The task> Retrieve every line from the records in which the word "CAPTCHA" occurs.

--- --- ---

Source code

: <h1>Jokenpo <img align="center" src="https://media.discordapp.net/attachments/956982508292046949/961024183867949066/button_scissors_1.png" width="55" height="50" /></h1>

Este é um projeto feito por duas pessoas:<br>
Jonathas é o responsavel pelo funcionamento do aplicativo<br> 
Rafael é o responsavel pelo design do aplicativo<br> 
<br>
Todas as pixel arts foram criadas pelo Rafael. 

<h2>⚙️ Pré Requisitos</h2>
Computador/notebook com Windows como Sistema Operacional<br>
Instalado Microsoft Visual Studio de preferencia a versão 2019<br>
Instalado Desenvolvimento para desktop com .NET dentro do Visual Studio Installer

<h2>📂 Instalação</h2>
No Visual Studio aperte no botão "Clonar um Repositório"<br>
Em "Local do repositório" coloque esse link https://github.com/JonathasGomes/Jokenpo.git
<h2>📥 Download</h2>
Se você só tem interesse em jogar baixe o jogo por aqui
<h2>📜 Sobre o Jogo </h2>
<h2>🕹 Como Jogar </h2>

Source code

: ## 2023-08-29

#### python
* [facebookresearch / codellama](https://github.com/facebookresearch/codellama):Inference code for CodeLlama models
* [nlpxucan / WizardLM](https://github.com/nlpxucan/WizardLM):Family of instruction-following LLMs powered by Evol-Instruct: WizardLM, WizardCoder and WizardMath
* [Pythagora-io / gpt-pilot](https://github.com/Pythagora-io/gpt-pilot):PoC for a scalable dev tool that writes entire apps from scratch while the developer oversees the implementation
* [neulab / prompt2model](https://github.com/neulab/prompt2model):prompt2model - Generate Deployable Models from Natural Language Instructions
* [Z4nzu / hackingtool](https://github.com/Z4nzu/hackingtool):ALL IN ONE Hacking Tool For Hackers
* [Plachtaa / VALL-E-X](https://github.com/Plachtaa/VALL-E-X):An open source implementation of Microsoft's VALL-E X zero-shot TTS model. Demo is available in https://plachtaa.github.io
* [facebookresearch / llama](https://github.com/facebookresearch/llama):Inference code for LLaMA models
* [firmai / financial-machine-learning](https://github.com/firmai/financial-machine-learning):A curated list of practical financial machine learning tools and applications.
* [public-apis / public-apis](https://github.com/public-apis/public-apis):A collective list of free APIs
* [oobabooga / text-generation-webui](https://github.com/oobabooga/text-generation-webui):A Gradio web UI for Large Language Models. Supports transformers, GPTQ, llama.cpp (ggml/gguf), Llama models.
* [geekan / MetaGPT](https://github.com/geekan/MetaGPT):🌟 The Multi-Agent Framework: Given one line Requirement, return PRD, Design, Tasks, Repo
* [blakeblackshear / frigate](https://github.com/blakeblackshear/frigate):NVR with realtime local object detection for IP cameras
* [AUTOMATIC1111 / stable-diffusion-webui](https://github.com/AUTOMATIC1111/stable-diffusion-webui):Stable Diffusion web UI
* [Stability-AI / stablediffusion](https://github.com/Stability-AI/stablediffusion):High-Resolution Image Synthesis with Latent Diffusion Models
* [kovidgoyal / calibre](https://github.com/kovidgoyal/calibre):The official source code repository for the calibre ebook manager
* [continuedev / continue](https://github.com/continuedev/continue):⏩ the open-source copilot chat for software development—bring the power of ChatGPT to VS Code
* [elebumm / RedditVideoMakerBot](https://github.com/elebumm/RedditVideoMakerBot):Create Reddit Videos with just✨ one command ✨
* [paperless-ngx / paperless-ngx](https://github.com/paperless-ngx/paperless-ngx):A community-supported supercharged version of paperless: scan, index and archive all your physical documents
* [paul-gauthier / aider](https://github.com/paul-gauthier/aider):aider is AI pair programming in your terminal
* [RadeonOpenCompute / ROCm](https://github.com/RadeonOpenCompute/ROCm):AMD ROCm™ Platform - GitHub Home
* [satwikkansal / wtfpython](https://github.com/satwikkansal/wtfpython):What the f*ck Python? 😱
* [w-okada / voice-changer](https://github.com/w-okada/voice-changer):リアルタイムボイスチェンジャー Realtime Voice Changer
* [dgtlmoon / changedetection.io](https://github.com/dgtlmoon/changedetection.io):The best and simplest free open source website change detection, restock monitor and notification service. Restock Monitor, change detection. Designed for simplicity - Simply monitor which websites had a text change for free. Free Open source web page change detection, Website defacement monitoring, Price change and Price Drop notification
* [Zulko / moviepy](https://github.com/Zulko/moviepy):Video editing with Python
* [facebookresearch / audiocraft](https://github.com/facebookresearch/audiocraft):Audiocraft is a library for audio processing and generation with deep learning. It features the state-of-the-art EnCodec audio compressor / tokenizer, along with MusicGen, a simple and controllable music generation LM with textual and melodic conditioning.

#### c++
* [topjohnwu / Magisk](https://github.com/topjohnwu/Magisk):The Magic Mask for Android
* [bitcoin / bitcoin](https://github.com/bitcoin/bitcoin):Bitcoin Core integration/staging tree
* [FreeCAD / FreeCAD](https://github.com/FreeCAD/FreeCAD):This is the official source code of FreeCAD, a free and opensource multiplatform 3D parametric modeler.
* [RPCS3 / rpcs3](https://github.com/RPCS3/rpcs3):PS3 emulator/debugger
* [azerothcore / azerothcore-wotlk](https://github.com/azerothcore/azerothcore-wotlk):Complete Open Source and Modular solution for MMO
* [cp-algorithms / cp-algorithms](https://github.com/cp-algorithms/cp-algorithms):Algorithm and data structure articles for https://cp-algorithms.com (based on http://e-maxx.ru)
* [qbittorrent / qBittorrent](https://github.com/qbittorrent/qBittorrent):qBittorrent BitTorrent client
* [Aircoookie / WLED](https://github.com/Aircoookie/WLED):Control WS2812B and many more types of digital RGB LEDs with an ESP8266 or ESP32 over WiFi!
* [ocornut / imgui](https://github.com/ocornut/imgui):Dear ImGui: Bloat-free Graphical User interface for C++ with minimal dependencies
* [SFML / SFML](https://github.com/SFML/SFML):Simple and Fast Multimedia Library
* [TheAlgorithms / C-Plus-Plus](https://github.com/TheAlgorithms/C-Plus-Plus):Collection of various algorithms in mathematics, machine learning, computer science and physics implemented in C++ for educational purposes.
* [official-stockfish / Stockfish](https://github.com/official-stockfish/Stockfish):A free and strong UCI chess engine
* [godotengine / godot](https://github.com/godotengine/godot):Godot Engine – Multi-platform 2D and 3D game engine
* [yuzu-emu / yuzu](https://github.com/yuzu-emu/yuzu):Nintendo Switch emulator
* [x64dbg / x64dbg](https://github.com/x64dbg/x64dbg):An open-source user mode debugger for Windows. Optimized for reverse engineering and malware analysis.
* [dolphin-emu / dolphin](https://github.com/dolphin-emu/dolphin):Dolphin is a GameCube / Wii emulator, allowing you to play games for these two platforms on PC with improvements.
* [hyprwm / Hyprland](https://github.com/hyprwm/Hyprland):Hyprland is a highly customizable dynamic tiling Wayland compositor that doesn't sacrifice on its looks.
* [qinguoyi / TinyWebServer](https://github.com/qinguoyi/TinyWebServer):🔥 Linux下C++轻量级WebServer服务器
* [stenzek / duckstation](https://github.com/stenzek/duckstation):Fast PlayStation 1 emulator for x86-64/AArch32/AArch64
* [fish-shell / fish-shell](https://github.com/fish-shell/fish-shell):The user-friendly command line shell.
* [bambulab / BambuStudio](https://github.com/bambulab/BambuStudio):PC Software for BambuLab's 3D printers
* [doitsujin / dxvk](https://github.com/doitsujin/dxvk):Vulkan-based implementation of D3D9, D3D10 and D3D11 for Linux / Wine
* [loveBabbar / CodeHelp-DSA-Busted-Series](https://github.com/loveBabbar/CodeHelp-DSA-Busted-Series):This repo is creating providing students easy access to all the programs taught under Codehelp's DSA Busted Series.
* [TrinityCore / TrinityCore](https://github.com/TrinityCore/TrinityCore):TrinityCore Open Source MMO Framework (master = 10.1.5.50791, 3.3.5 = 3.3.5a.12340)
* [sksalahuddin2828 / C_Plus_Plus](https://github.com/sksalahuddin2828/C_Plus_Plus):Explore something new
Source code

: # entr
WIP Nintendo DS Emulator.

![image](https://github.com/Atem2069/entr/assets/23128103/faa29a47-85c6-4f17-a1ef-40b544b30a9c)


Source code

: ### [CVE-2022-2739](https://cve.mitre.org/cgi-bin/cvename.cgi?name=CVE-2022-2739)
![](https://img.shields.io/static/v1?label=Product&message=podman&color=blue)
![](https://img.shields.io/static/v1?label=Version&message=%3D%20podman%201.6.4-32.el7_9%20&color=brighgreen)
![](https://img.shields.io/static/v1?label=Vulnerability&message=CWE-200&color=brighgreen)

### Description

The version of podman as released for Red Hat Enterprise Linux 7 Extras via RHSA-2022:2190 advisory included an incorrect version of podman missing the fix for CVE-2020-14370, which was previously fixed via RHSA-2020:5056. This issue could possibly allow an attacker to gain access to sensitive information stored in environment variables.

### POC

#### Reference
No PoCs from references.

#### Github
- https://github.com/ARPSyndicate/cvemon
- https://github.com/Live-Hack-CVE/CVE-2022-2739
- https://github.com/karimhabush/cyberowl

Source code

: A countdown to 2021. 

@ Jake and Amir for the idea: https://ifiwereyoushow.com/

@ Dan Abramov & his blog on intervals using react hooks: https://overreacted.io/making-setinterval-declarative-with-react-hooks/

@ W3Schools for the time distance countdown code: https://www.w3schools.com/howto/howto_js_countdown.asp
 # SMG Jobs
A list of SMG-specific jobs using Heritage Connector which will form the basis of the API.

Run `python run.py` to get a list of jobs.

--- --- ---

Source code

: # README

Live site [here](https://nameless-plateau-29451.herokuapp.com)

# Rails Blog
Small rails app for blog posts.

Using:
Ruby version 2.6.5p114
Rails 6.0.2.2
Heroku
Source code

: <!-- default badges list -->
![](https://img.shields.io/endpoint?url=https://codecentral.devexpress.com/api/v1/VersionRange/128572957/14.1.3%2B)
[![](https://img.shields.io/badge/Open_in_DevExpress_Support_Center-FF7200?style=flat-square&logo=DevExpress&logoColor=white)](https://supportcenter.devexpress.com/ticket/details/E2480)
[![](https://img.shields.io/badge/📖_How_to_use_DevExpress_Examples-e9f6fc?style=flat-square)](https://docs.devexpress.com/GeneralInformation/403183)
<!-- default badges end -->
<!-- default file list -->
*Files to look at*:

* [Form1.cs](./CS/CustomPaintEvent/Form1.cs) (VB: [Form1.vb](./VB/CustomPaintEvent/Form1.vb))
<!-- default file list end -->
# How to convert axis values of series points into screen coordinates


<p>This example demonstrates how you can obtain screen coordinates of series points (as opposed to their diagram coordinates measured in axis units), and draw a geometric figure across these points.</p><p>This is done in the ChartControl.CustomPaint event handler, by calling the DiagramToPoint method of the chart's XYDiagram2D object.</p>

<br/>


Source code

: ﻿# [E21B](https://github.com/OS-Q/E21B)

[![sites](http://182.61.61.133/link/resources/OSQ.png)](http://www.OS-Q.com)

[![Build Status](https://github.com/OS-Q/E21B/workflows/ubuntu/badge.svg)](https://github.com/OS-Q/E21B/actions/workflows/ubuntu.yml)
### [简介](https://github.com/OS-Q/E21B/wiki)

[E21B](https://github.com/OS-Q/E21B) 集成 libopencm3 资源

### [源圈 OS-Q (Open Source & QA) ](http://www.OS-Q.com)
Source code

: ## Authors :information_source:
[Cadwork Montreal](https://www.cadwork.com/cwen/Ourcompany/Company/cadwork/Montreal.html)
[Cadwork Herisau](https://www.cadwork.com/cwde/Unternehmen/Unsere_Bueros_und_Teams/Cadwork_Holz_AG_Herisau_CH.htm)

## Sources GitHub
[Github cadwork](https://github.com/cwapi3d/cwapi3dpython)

--- --- ---

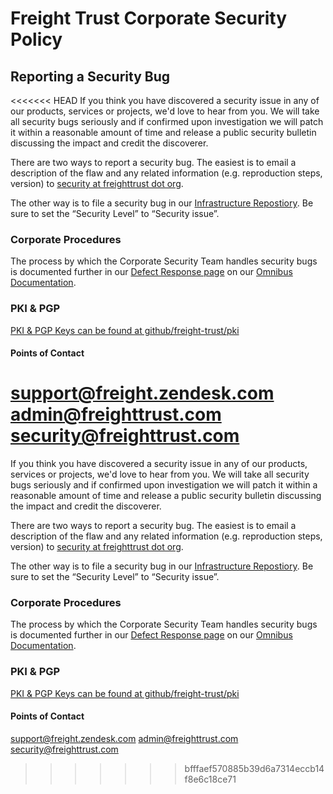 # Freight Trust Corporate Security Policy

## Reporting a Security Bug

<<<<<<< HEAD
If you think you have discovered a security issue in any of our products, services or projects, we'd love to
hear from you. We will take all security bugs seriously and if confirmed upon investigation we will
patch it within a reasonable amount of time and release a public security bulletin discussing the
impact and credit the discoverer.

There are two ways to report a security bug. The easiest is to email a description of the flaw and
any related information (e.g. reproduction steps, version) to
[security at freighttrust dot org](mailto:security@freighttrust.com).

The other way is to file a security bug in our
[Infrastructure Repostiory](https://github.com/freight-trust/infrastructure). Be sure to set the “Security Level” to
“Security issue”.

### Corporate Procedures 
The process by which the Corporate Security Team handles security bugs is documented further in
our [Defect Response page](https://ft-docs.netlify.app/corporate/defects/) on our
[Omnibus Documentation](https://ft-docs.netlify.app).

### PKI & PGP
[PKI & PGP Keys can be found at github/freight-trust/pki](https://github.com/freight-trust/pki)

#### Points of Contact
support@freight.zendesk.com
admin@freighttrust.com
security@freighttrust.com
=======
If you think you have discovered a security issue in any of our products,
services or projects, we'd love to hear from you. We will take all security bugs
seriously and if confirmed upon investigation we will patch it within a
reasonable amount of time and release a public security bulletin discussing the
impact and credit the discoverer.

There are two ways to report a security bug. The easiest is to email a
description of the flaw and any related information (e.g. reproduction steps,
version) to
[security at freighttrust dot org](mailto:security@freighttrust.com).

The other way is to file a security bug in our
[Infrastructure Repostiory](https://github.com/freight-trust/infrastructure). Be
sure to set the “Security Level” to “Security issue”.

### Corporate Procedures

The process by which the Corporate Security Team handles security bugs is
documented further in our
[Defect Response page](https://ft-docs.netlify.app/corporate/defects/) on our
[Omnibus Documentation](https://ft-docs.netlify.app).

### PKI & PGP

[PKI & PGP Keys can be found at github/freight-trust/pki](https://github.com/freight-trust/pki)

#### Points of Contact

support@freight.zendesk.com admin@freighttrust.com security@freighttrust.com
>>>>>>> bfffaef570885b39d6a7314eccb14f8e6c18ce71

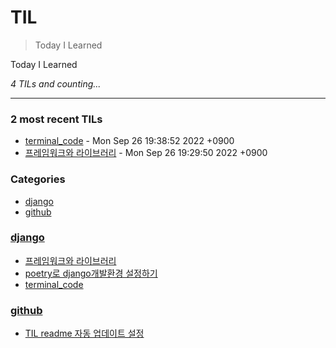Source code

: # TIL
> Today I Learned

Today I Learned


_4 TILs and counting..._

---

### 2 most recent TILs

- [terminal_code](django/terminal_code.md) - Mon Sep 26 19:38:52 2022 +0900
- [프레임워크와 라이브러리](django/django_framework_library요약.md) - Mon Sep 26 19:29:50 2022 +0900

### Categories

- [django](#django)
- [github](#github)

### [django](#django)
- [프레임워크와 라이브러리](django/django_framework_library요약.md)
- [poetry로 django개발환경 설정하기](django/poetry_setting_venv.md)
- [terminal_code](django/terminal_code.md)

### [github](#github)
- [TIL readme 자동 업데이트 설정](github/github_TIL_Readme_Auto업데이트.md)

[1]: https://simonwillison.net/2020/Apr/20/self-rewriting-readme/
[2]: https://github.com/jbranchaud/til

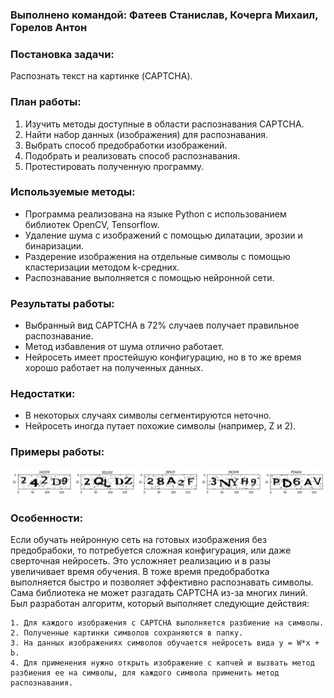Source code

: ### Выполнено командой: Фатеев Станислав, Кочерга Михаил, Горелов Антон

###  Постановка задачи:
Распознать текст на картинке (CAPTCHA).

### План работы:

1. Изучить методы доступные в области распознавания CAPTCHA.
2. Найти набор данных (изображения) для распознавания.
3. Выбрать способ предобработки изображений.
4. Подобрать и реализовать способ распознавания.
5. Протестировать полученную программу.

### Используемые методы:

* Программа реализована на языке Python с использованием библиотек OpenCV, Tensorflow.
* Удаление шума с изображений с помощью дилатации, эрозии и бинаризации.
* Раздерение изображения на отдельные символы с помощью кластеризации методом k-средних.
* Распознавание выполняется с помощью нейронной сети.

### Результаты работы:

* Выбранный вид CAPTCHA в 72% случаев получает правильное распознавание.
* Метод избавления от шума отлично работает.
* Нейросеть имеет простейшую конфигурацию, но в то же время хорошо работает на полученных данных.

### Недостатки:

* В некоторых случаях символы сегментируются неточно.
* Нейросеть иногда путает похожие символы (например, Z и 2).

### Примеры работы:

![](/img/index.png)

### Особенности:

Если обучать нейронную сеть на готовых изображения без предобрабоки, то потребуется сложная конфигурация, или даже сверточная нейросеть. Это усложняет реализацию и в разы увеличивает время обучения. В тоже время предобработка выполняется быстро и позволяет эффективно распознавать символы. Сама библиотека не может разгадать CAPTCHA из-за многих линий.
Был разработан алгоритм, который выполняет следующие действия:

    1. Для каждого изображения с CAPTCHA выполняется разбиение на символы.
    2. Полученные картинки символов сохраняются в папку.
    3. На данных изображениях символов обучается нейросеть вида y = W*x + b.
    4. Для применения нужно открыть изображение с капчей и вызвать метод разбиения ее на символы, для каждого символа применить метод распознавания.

--- --- ---

Solution for this exercise>
Распознать текст на картинке (CAPTCHA).
1. Изучить методы доступные в области распознавания CAPTCHA.
* Выбранный вид CAPTCHA в 72% случаев получает правильное распознавание.
Если обучать нейронную сеть на готовых изображения без предобрабоки, то потребуется сложная конфигурация, или даже сверточная нейросеть. Это усложняет реализацию и в разы увеличивает время обучения. В тоже время предобработка выполняется быстро и позволяет эффективно распознавать символы. Сама библиотека не может разгадать CAPTCHA из-за многих линий.
    1. Для каждого изображения с CAPTCHA выполняется разбиение на символы.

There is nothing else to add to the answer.